AND Gate
Outputs true only when all inputs are true.
Outputs true only when all inputs are false (negated OR).
The NOR gate (NOT-OR) outputs 1 only when all inputs are 0. If any input is 1, the output is 0. It is the negation of the OR gate. Like its sibling the NAND gate, the NOR gate is functionally complete, meaning any Boolean function can be implemented using NOR gates alone. The NOR gate holds a unique place in the history of space exploration: the Apollo Guidance Computer, which navigated astronauts to the Moon and back during the Apollo missions of the 1960s and 1970s, was constructed entirely from approximately 5,600 three-input NOR gates. This historical achievement demonstrates that a single gate type, properly orchestrated, can accomplish extraordinary feats of computation.
| A | B | A NOR B |
|---|---|---|
| 0 | 0 | 1 |
| 0 | 1 | 0 |
| 1 | 0 | 0 |
| 1 | 1 | 0 |
NOR is equivalent to NOT(A OR B). It can be thought of as "neither A nor B" — the output is true only when no input is true. For a two-input NOR gate, only one of the four possible input combinations (both inputs at 0) produces a 1 output, while the other three combinations all produce 0. This makes NOR the "strictest" of the common two-input gates: it rejects the most input combinations. When extended to multiple inputs, a NOR gate outputs 1 only when every single input is 0, becoming increasingly selective as the number of inputs grows.
In CMOS technology, a two-input NOR gate requires four transistors: two PMOS transistors in series (pull-up network) and two NMOS transistors in parallel (pull-down network). This is the complement of the NAND gate's topology, where the PMOS transistors are in parallel and the NMOS transistors are in series. While both gates use four transistors, the NOR gate has a practical disadvantage: PMOS transistors in series have higher resistance than NMOS transistors in series (because holes have lower mobility than electrons in silicon). This means the pull-up network in a NOR gate is slower than the pull-up network in a NAND gate, resulting in a longer low-to-high transition time. As more inputs are added, this problem worsens because more PMOS transistors are stacked in series. This speed disadvantage is the primary reason NAND gates are preferred over NOR gates in most modern CMOS designs. In the TTL family, the 7402 chip provided four two-input NOR gates in a 14-pin package.
NOR is the dual of NAND. By De Morgan's Law, A NOR B = (NOT A) AND (NOT B), so a NOR gate can be viewed as an AND gate with both inputs inverted. Every circuit built from NAND gates has a dual circuit built from NOR gates, obtained by swapping all NAND gates for NOR gates and inverting all inputs and outputs. This duality is mathematically elegant, though in practice NAND circuits are usually preferred due to the speed advantage described above. The NOR gate's relationship to OR mirrors the NAND gate's relationship to AND: each negated gate adds the power of inversion that is necessary for functional completeness.
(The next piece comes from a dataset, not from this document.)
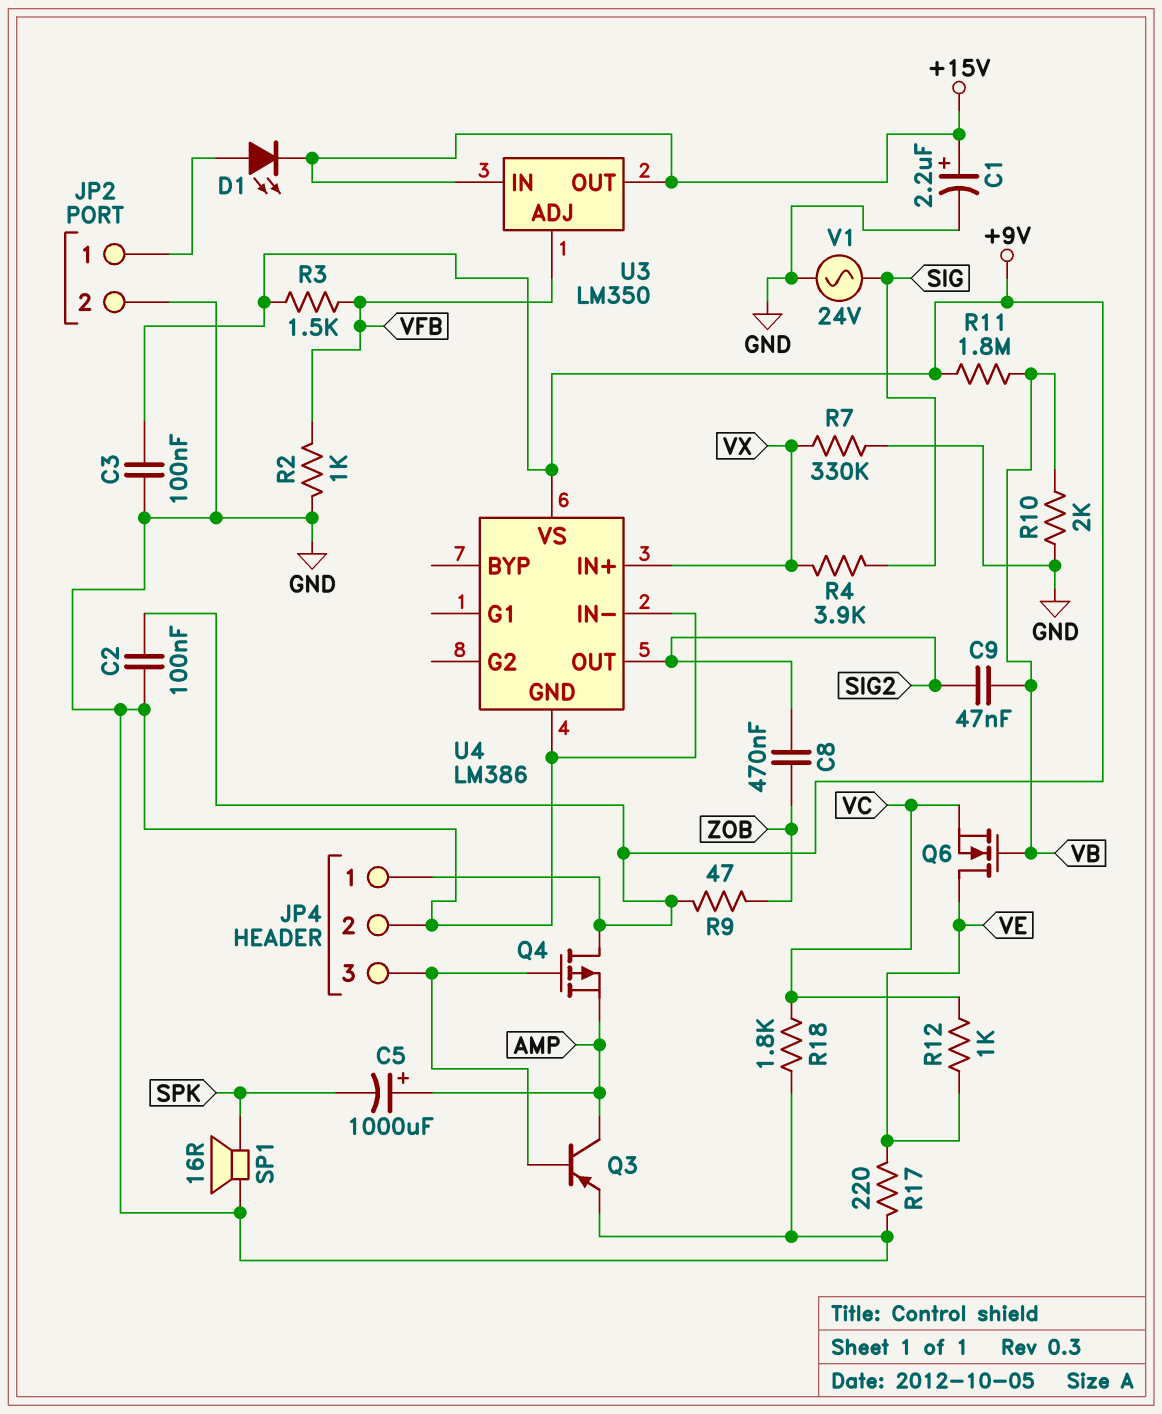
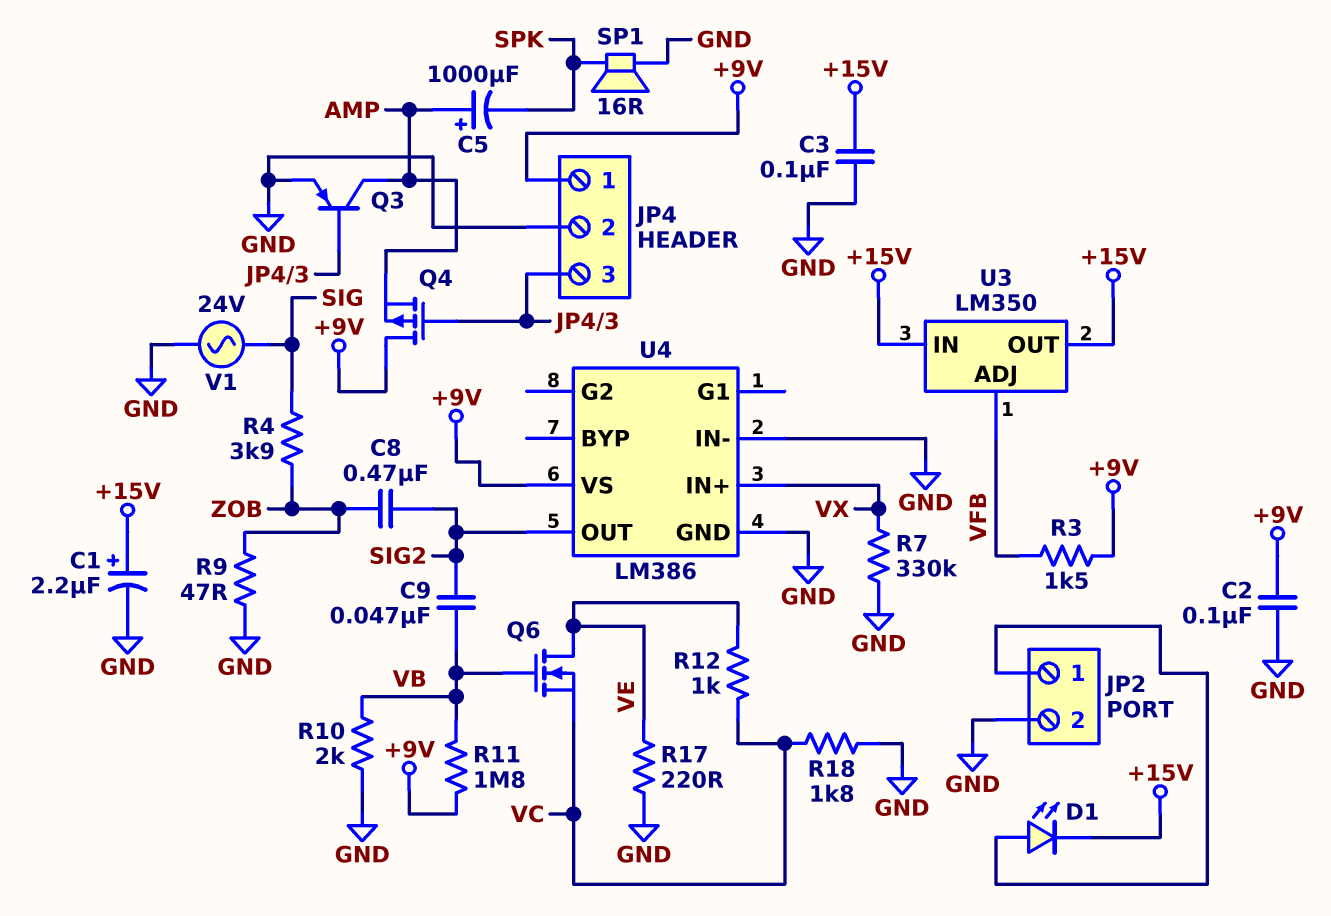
C3: 100nF (+9V, GND) -> 100nF (+15V, GND)
R2: 1k (GND, VFB) -> none
R4: 3.9k (SIG, VX) -> 3.9k (SIG, ZOB)
R9: 47 (+9V, ZOB) -> 47 (GND, ZOB)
The most famous application of NOR gates is the Apollo Guidance Computer (AGC). Designed at the MIT Instrumentation Laboratory under the direction of Charles Stark Draper, the AGC used Fairchild Semiconductor's micrologic NOR gates exclusively. The engineers chose NOR gates because at the time (early 1960s), the three-input NOR gate was one of the most reliable and well-characterized integrated circuits available. Every logic function the AGC needed — registers, adders, memory addressing, program sequencing — was built by combining NOR gates in various configurations. This design choice also simplified testing and manufacturing, since only one type of gate module needed to be produced and verified. NOR flash memory, used for firmware storage and code execution in embedded systems, is named after this gate because its memory cells are arranged in a NOR configuration with cells connected in parallel. Unlike NAND flash, NOR flash allows random access to individual memory addresses, making it suitable for storing boot code and firmware that processors need to execute in place. NOR gates are also used in SR (Set-Reset) latches, one of the simplest memory elements in digital circuits, where two cross-coupled NOR gates store a single bit of information.
The NOR gate's moment of greatest glory came on July 20, 1969, when the Apollo 11 Lunar Module, guided by its NOR-gate computer, landed on the Moon. The AGC performed real-time navigation calculations, managed the descent engine thrust, and even handled the famous "1202 alarm" priority overflow situation — all using logic built from nothing but NOR gates. This remains one of the most compelling demonstrations that functional completeness is not merely a theoretical property but a practical engineering principle. While modern processors have moved beyond single-gate-type designs, the NOR gate's legacy in the Apollo program ensures its permanent place in computing history. For students, understanding why NOR and NAND are both universal gates, and why NAND is preferred in modern circuits while NOR was chosen for Apollo, provides valuable insight into how theoretical properties and practical engineering constraints interact in real-world design decisions.